Thursday, August 19, 2004  permanent URL for this entry

So tonight I'm just going to point to a bunch of book notes that I got around to typing in:

And that's all. Really.

Wednesday, August 18, 2004  permanent URL for this entry

You realize that I'm sitting here typing this on the computer ("on the computer") when I could be virtually whooshing down beautiful mountains and doing physically impossible tricks while personified as an athletic young woman in baggy pants and a cool orange T-shirt.

So I hope you're grateful.

Of course many of you ("you") are reading this months from now, having arrived via searchs on "naked ladies" or "iris chacon". I don't care all that much if you're grateful (although really, on considering it, gratitude is a nice thing, so I hope you're grateful also). But the rest of you, my actual readers, that's who I said "I hope you're grateful" to originally.

But I was kidding.

So now I'm starting to get invites to Multiply dot Com. Who's using it? Is it interesting? Orkut was much more interesting to talk about than to actually use; is Multiply the same way?

Big Cryptography News! Various things, apparently including MD5, have been broken. Whoa! Time to put the money back under the mattress (em aye tee tee are ee ess) where it's safe.

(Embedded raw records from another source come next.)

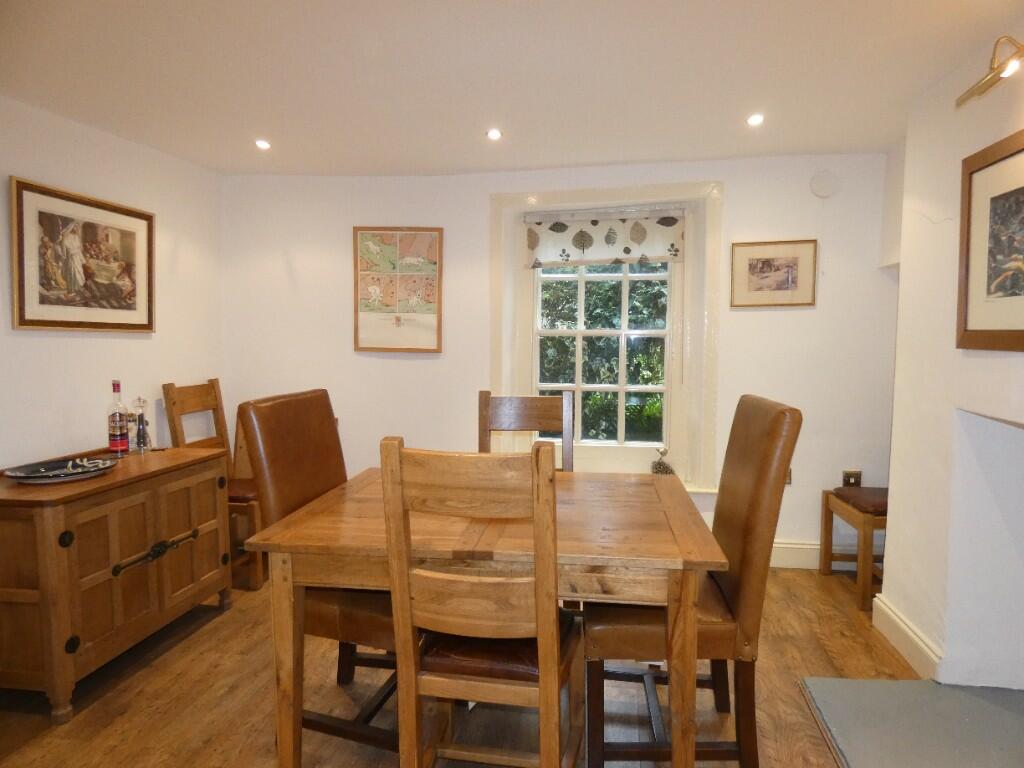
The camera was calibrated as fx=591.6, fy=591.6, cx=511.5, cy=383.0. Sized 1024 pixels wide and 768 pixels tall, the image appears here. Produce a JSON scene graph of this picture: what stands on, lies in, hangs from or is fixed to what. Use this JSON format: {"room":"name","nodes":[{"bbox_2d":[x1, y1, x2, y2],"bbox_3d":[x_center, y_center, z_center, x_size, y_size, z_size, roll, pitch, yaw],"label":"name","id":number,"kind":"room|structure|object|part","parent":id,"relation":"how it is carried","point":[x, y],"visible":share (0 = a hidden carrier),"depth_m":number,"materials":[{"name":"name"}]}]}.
{"room":"dining room","nodes":[
{"label":"dining room","id":0,"kind":"room"},
{"bbox_2d":[0,94,225,469],"bbox_3d":[-2.270,0.025,1.401,0.162,2.309,5.027,1,4,9],"label":"left wall","id":1,"kind":"structure","parent":0,"point":[37,347],"depth_m":2.85,"materials":[{"name":"white paint"}]},
{"bbox_2d":[10,176,155,332],"bbox_3d":[-1.970,-0.555,2.774,0.028,0.624,0.758,1,4,9],"label":"framed picture","id":2,"kind":"object","parent":1,"relation":"attached to","point":[41,321],"visible":0.99,"depth_m":2.70},
{"bbox_2d":[0,563,920,767],"bbox_3d":[-0.050,1.262,1.237,4.629,0.102,5.444,1,4,9],"label":"floor","id":3,"kind":"structure","parent":0,"point":[219,622],"depth_m":2.13,"materials":[{"name":"brown wood"}]},
{"bbox_2d":[0,442,235,722],"bbox_3d":[-1.690,0.741,2.464,0.521,0.772,0.997,1,4,9],"label":"sideboard","id":4,"kind":"object","parent":3,"relation":"on","point":[41,599],"visible":0.97,"depth_m":2.19,"materials":[{"name":"brown wood"}]},
{"bbox_2d":[2,455,117,483],"bbox_3d":[-1.722,0.335,2.279,0.324,0.031,0.356,3,5,33],"label":"plate","id":5,"kind":"object","parent":4,"relation":"on","point":[26,474],"visible":0.99,"depth_m":2.28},
{"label":"knob","id":6,"kind":"part","parent":4,"relation":"part of","materials":[{"name":"black metal"}]},
{"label":"knob","id":7,"kind":"part","parent":4,"relation":"part of","materials":[{"name":"black metal"}]},
{"bbox_2d":[107,380,129,455],"bbox_3d":[-1.763,0.158,2.647,0.077,0.342,0.079,1,4,9],"label":"bottle","id":8,"kind":"object","parent":4,"relation":"on","point":[117,429],"visible":0.99,"depth_m":2.62,"materials":[{"name":"glass"}]},
{"bbox_2d":[131,395,151,453],"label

And in the world of funny pictures:

$50000 for your Hummer H2
$300 for your custom H2 license plate
$450 to fill up your H2 with GAS @ $1.89/gal & 9 mpg
Pictures of your Hummer H2 on the internet being rescued by a 20 year old Jeep from a 12" stump in a parking lot beside a port-a-jon for all the internet to see

Lessee. We got an "open source charity", a leftist Wikipedia variant, and a great spam subject line:

Subject: no more valuable commodity than information antiaristocratic angelicas acetylaminobenzene

We got this probably well-known but worth mentioning again very useful page that lets you find your local papers and write letters to the editors. It supplies lots of pro-Dubya examples, but I wonder if they have any kind of filter for "Bush is a weenie" letters?

Very few readers were fooled the other month by our devious prompt Enter PIN code:


Look up Joanna Newsom Music

you wish

spam i am

One-question geek test

And one that we're pretty sure isn't a PIN code at all, 'cause it's 'way too long:

I'm often unsure of the spelling myself, so I looked it up. It is in fact "supersede", from sedere, "to sit" - which now makes perfect sense. To sit over what was there before. I'll never spell it wrong again. Etymology is neat.

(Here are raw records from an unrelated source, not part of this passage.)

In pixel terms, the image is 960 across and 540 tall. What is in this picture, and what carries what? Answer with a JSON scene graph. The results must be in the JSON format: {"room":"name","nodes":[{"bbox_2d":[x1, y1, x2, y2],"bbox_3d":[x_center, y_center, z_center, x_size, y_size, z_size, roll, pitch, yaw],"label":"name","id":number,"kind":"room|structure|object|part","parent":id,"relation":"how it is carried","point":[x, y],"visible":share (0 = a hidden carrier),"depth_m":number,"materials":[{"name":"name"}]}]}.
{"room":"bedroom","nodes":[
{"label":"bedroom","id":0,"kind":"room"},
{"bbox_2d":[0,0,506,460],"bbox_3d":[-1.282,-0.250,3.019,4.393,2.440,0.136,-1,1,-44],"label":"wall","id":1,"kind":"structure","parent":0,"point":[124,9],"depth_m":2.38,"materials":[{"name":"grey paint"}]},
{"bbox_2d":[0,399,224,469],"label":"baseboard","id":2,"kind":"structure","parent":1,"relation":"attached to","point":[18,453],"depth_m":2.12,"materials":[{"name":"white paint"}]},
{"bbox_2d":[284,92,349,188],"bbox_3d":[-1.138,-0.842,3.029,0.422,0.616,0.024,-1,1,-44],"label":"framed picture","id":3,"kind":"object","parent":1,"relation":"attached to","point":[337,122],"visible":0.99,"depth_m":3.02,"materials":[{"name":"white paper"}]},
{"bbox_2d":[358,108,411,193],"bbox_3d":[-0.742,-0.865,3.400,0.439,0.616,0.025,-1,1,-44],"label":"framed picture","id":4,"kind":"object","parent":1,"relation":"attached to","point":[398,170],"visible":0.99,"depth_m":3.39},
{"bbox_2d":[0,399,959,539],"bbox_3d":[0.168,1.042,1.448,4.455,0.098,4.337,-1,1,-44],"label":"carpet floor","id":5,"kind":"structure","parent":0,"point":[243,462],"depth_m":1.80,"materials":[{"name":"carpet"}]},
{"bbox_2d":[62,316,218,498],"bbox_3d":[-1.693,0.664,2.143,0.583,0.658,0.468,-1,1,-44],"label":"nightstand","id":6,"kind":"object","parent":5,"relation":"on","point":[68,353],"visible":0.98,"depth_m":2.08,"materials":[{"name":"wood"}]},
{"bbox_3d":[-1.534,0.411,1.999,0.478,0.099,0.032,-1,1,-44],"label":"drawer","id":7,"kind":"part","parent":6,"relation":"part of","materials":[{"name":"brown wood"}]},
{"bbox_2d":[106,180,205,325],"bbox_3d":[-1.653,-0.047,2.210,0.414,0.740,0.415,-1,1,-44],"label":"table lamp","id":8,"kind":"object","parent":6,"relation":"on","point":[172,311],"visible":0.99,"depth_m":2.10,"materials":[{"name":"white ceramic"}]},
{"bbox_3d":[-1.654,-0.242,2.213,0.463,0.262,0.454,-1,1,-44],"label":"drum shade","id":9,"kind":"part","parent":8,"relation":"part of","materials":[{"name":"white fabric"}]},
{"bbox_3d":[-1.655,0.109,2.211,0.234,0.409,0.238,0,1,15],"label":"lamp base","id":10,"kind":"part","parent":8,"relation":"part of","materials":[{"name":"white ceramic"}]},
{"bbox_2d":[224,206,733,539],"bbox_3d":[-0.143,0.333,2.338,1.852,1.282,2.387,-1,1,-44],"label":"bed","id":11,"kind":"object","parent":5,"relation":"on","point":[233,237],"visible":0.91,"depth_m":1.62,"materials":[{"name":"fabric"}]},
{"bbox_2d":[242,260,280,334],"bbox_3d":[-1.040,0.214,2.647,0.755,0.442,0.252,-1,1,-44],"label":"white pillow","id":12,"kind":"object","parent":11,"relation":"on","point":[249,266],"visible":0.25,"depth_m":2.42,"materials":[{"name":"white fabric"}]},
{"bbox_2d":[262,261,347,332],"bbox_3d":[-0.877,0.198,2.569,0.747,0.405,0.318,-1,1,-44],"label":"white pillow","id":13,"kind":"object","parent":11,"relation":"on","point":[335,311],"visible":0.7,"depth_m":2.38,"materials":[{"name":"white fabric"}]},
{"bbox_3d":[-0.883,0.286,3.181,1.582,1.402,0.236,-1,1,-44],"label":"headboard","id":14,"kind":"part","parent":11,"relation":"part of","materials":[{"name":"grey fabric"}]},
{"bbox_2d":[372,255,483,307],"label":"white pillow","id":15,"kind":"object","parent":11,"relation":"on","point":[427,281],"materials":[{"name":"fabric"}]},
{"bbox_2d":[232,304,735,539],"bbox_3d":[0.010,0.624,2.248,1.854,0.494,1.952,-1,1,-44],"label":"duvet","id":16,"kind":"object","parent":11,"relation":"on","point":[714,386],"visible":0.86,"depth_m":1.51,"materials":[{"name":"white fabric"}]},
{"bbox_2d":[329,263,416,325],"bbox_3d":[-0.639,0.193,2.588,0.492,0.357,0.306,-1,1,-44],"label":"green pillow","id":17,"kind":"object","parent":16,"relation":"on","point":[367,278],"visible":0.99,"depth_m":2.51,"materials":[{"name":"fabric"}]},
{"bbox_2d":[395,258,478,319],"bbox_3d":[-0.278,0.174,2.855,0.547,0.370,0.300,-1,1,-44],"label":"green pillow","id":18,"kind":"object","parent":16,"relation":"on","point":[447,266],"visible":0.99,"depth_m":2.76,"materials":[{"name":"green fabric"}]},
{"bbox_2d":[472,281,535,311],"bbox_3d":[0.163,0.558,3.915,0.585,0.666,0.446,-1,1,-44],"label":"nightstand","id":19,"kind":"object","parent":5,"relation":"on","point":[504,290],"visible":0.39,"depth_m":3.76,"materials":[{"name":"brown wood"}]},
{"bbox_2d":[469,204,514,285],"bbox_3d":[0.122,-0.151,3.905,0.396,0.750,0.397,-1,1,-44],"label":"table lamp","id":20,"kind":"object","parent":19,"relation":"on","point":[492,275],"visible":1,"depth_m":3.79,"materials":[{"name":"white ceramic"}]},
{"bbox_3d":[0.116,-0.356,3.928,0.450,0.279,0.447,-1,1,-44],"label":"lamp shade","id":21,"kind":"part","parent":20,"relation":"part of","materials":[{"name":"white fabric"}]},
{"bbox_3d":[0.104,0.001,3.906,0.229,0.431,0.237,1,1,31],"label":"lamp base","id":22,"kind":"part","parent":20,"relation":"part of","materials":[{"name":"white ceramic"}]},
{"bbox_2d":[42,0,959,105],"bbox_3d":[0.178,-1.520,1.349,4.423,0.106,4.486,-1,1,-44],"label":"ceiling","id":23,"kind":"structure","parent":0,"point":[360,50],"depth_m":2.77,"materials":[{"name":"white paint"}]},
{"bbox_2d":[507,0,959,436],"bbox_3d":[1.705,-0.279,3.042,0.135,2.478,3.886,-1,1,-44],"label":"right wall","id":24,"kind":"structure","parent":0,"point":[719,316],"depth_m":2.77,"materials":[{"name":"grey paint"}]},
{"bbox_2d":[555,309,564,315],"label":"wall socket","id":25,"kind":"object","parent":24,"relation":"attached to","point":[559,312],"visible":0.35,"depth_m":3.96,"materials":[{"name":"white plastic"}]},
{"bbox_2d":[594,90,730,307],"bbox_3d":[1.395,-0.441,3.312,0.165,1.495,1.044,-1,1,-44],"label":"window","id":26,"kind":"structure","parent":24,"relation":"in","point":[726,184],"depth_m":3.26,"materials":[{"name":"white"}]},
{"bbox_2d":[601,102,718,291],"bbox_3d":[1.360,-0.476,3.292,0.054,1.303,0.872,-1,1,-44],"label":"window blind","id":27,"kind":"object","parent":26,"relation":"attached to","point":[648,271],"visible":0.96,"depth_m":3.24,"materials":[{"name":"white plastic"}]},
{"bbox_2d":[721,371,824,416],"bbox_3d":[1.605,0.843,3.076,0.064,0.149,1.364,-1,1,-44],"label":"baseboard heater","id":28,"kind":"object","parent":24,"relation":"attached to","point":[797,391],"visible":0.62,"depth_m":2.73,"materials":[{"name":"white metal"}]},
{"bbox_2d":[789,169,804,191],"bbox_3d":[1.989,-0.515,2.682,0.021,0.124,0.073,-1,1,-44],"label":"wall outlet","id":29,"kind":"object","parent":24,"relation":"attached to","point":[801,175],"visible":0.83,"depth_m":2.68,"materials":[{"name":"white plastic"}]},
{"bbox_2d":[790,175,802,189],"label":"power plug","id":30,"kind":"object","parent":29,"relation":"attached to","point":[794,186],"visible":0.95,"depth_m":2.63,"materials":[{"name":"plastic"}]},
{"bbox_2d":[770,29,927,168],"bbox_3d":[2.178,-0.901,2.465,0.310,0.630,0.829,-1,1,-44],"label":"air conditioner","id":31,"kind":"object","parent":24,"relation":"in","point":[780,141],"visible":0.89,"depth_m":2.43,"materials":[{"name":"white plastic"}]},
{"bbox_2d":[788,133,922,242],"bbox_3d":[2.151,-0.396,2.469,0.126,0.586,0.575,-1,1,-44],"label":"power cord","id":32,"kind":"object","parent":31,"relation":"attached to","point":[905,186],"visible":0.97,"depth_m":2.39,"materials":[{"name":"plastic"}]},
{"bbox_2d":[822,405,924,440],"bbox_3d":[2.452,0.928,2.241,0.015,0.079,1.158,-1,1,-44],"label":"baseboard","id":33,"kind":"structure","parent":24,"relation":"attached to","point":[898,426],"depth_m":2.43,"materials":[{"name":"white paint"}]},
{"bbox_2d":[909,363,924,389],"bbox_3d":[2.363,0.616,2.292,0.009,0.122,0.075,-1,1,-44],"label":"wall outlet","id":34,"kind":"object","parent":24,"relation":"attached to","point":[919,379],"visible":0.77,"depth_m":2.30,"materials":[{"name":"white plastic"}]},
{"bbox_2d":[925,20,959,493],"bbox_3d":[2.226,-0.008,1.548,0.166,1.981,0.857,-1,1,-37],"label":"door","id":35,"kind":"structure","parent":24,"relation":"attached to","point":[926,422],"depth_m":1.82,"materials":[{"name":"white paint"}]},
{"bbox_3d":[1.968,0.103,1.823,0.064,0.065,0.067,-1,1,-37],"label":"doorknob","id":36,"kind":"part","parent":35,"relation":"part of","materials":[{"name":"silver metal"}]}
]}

It is indeed. (Or are we thinking of entymology? We get that spelling mixed up also.)

Ha, and look, it's only like nine (twenty-one) thirty, so I can go whooshing down pretend mountains some more for awhile. Cowabunga!

Tuesday, August 17, 2004  permanent URL for this entry

On the way between here and Plymouth, Vermont (where we were again last weekend) there's a farmhouse with a couple of barns sitting quietly by the road in a marvelous vista of valley and mountains, and there's a sign in front of it that says "Karuna Tendai Dharma Center". Every time we pass it I smile at it and wonder what it is, and then forget about it by the time I get home again.

On Sunday I managed to remember it long enough to look it up. Sounds like a pretty cool thing. I wish we had a friendly sangha or two around here; but like everything else I suspect they've all been swallowed up by the enormous cultural suction that is New York City.

And when it comes right down to it Buddhism is an organized religion, too, and I'm not all that interested in thinking about the relative importance of Shentong v. Rangtong, whether or not the Abhidharma is really the word of the Buddha, and so on.

But anyway, while I was looking up "Tendai" on the Web and so on, I stumbled yet again on the Wikipedia, and spent some happy minutes making tiny improvements to random entries (including "Tendai", and a bunch of pages found through the Random Page button). Wikipedia is a paradise for amateur copy editors.

And then awhile later (yesterday?) someone in the house said casually how chocolate contains lots of caffeine, and that sounded odd to me (I've heard it before, and it's always sounded odd to me), so I looked that up in Wikipedia also. The results being surprisingly ambiguous, I looked on the Web and also found mixed information (and the situation is even worse for Yerba mate (maté?).

So does chocolate have caffeine, or theobromine, or a tiny bit of one and lots of the other, or lots of both, or what?

You'd think we'd know that.

Now every wacko in the world knows that all he needs to do to ground an international flight is to write "BOB" on an airsickness bag. Somehow, I don't think that's the outcome any of us wanted.

Which is to say that there's a new Crypto-gram out; worth reading as always.

Merely amusing: Crypto-gram points out the following language:

The Central Intelligence Agency is committed to protecting your privacy and will collect no personal information about you unless you choose to provide that information to us.

which is really a surprisingly strong statement, considering the source.

Also found via Crypto-gram: Code phish dot info. A good site if you're interested in password-stealing scams and like that.

Two political links o' the day: an ACLU ad about the Patriot Act (not horribly bad, for an ad), and a petition to Dubya, urging him to say bad things about them Swift Boat dudez. Nice embarassing stuff there.

Oh, and when I was answering the "favorite SF authors" question the other day, I forgot Iain M. Banks, who should definitely be on that list.

A reader writes:

Re: "blog." As you probably know, the word "blog" was suggested because a search for "weblog" overwhelmingly resulted in links to logs of network traffic. As it gained acceptance, a search for "blog" was the best way to find new weblogs. Today, the new definition of "weblog" is by far the most popular, and there are many other ways to find new weblogs. Perhaps we don't need "blog" any more, but it was useful at the time. (Personally, I think the verb tense of "blog" is useful, in a way that "log" isn't as much.)

Ha, that'd never occurred to me! Wikipedia has that story also (although note that the entry is called "Weblog", at least tonight). So that's a fairly decent reason for "blog", I suppose. Perhaps I'll try to stop hating it.

A(nother) reader writes also:

I always despised the word "blog" too - until my stalker discovered mine, making a point of calling it a "weblog" instead, just to let me know he'd read it thoroughly. Now I don't have...one of those things...at all.

That's pretty scary. And/or interesting. Was it a bad stalker? If we had a stalker, it could prove that it'd read this log thoroughly just by knowing its name.